We've looked at phones in 5 stores in 4 towns. All agree the Rugby II is the best for outdoor use. But none have them in stock. We talked to a lady at the AT&T store in the Columba Mall today and she also said the Rugby II was the best but they were out. BUT! She expected to get some in on Wednesday! Mary is going to call back.
On the Motorola Tundra, she said it was a good and rugged phone but they don't make it any any longer. Said it had a couple of problems - one being the antenna would break off.
My antenna never broke off, but it would not pick up signals out in the country. It would do fine in town. It possibly could have broke internally.
If you get your phone wet and to the point where the screen gets fuzzy and such a simple thing to do to remove the excess moisture is to put it into a container of rice. The rice will absorb and wick away all of the excess moisture. Don't ask me how I know this. ::) :D
Don't y'all go trying this at home now folks. No purposely submerging your phones. :D :D
Have the Boulder sound quality improved? I bought one a couple years back and returned it after only one day of use. You could hardly hear the person on the other end. Something to do with a protective film over the speaker to make it water-proof. It was a shame because it looked like a rugged phone. I liked the flashlight they had built into it.
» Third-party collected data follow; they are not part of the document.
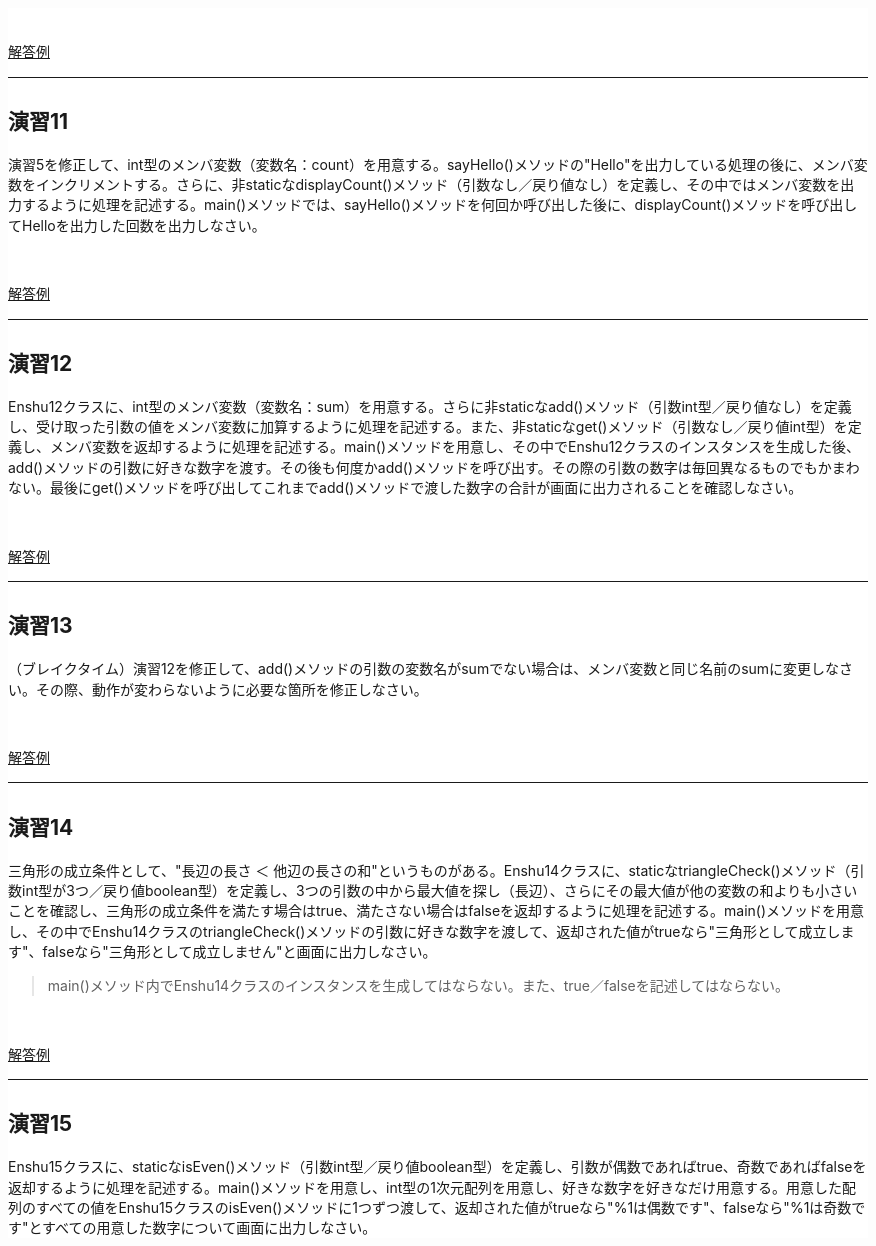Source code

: <br>

[解答例](/ans/10.md)


<hr>

## 演習11
演習5を修正して、int型のメンバ変数（変数名：count）を用意する。sayHello()メソッドの"Hello"を出力している処理の後に、メンバ変数をインクリメントする。さらに、非staticなdisplayCount()メソッド（引数なし／戻り値なし）を定義し、その中ではメンバ変数を出力するように処理を記述する。main()メソッドでは、sayHello()メソッドを何回か呼び出した後に、displayCount()メソッドを呼び出してHelloを出力した回数を出力しなさい。

<br>

[解答例](/ans/11.md)


<hr>

## 演習12
Enshu12クラスに、int型のメンバ変数（変数名：sum）を用意する。さらに非staticなadd()メソッド（引数int型／戻り値なし）を定義し、受け取った引数の値をメンバ変数に加算するように処理を記述する。また、非staticなget()メソッド（引数なし／戻り値int型）を定義し、メンバ変数を返却するように処理を記述する。main()メソッドを用意し、その中でEnshu12クラスのインスタンスを生成した後、add()メソッドの引数に好きな数字を渡す。その後も何度かadd()メソッドを呼び出す。その際の引数の数字は毎回異なるものでもかまわない。最後にget()メソッドを呼び出してこれまでadd()メソッドで渡した数字の合計が画面に出力されることを確認しなさい。

<br>

[解答例](/ans/12.md)


<hr>

## 演習13
（ブレイクタイム）演習12を修正して、add()メソッドの引数の変数名がsumでない場合は、メンバ変数と同じ名前のsumに変更しなさい。その際、動作が変わらないように必要な箇所を修正しなさい。

<br>

[解答例](/ans/13.md)


<hr>

## 演習14
三角形の成立条件として、"長辺の長さ ＜ 他辺の長さの和"というものがある。Enshu14クラスに、staticなtriangleCheck()メソッド（引数int型が3つ／戻り値boolean型）を定義し、3つの引数の中から最大値を探し（長辺）、さらにその最大値が他の変数の和よりも小さいことを確認し、三角形の成立条件を満たす場合はtrue、満たさない場合はfalseを返却するように処理を記述する。main()メソッドを用意し、その中でEnshu14クラスのtriangleCheck()メソッドの引数に好きな数字を渡して、返却された値がtrueなら"三角形として成立します"、falseなら"三角形として成立しません"と画面に出力しなさい。

> main()メソッド内でEnshu14クラスのインスタンスを生成してはならない。また、true／falseを記述してはならない。

<br>

[解答例](/ans/14.md)


<hr>

## 演習15
Enshu15クラスに、staticなisEven()メソッド（引数int型／戻り値boolean型）を定義し、引数が偶数であればtrue、奇数であればfalseを返却するように処理を記述する。main()メソッドを用意し、int型の1次元配列を用意し、好きな数字を好きなだけ用意する。用意した配列のすべての値をEnshu15クラスのisEven()メソッドに1つずつ渡して、返却された値がtrueなら"%1は偶数です"、falseなら"%1は奇数です"とすべての用意した数字について画面に出力しなさい。
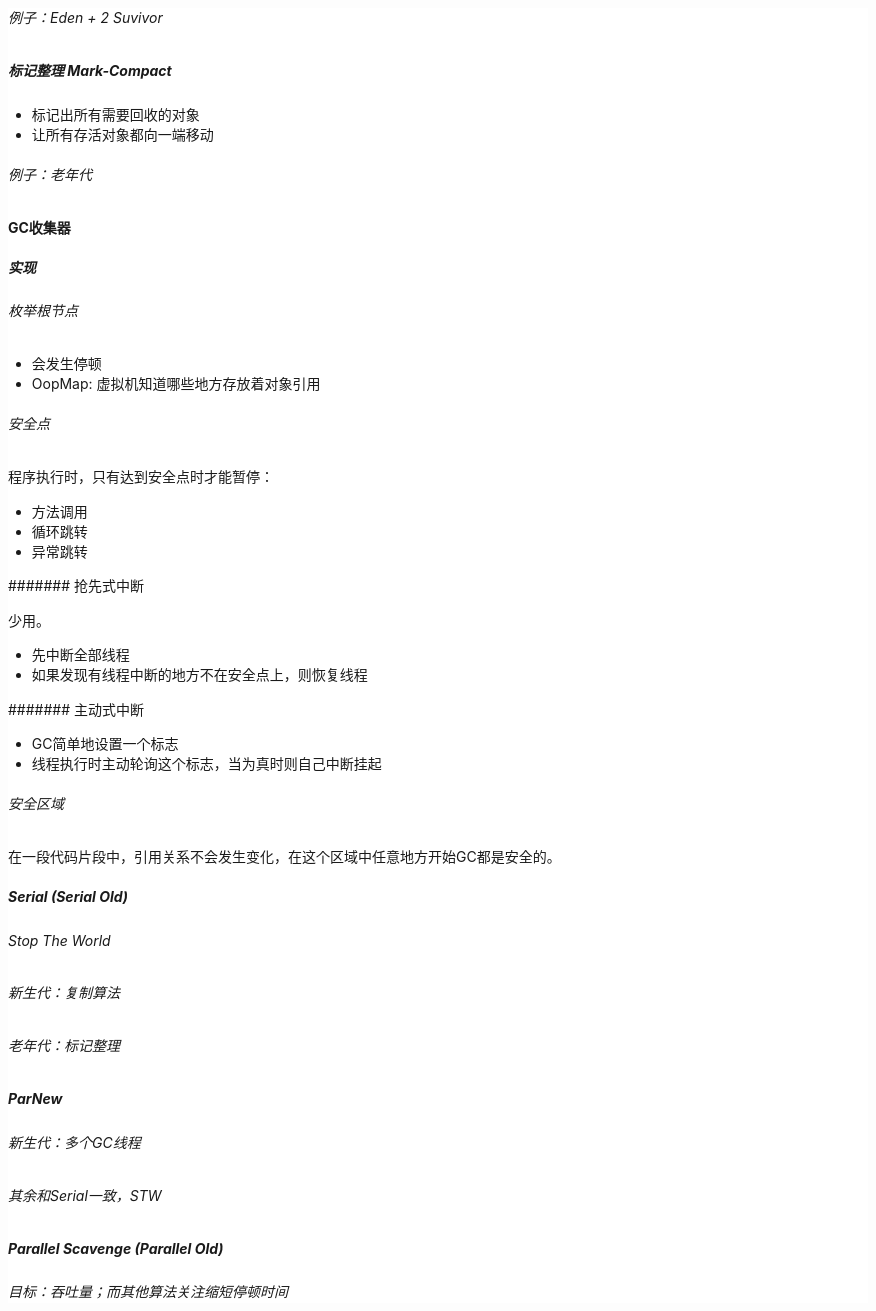 ###### 例子：Eden + 2 Suvivor

##### 标记整理 Mark-Compact

- 标记出所有需要回收的对象
- 让所有存活对象都向一端移动	

###### 例子：老年代

#### GC收集器

##### 实现

###### 枚举根节点

- 会发生停顿
- OopMap: 虚拟机知道哪些地方存放着对象引用

###### 安全点

程序执行时，只有达到安全点时才能暂停：
- 方法调用
- 循环跳转
- 异常跳转


####### 抢先式中断

少用。
- 先中断全部线程
- 如果发现有线程中断的地方不在安全点上，则恢复线程


####### 主动式中断

- GC简单地设置一个标志
- 线程执行时主动轮询这个标志，当为真时则自己中断挂起

###### 安全区域

在一段代码片段中，引用关系不会发生变化，在这个区域中任意地方开始GC都是安全的。

##### Serial (Serial Old)

###### Stop The World

###### 新生代：复制算法

###### 老年代：标记整理

##### ParNew

###### 新生代：多个GC线程

###### 其余和Serial一致，STW

##### Parallel Scavenge (Parallel Old)

###### 目标：吞吐量；而其他算法关注缩短停顿时间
Quote from: Coon on June 15, 2010, 01:09:31 PM
If you get your phone wet and to the point where the screen gets fuzzy and such a simple thing to do to remove the excess moisture is to put it into a container of rice. The rice will absorb and wick away all of the excess moisture. Don't ask me how I know this. ::) :D
Don't y'all go trying this at home now folks. No purposely submerging your phones. :D :D
This work! I don't know why but the girls here in the office seem to drop theirs in the potty a lot. That's how they fix them.
Quote from: Raider Bill on June 15, 2010, 03:35:55 PM
Quote from: Coon on June 15, 2010, 01:09:31 PM
If you get your phone wet and to the point where the screen gets fuzzy and such a simple thing to do to remove the excess moisture is to put it into a container of rice. The rice will absorb and wick away all of the excess moisture. Don't ask me how I know this. ::) :D
Don't y'all go trying this at home now folks. No purposely submerging your phones. :D :D
This work! I don't know why but the girls here in the office seem to drop theirs in the potty a lot. That's how they fix them.
Bill, that's kinda weird. Nice rice trick.
I've kinda lost my taste for rice all-of-a-sudden.......
Yellow rice and beans................... Just sayin......
I'm happy now! 8) A sign of a good topic when it stays long enough to get around to food. :D
bibby, i thought of you this am. i seen a comercial on the tube with Meridith baxter in it. she was advertising a simple phone with big numbers and large print onthe screen. it was a basic phone with ab. no frills. looked like what you wanted. sorry i didnt remember the name.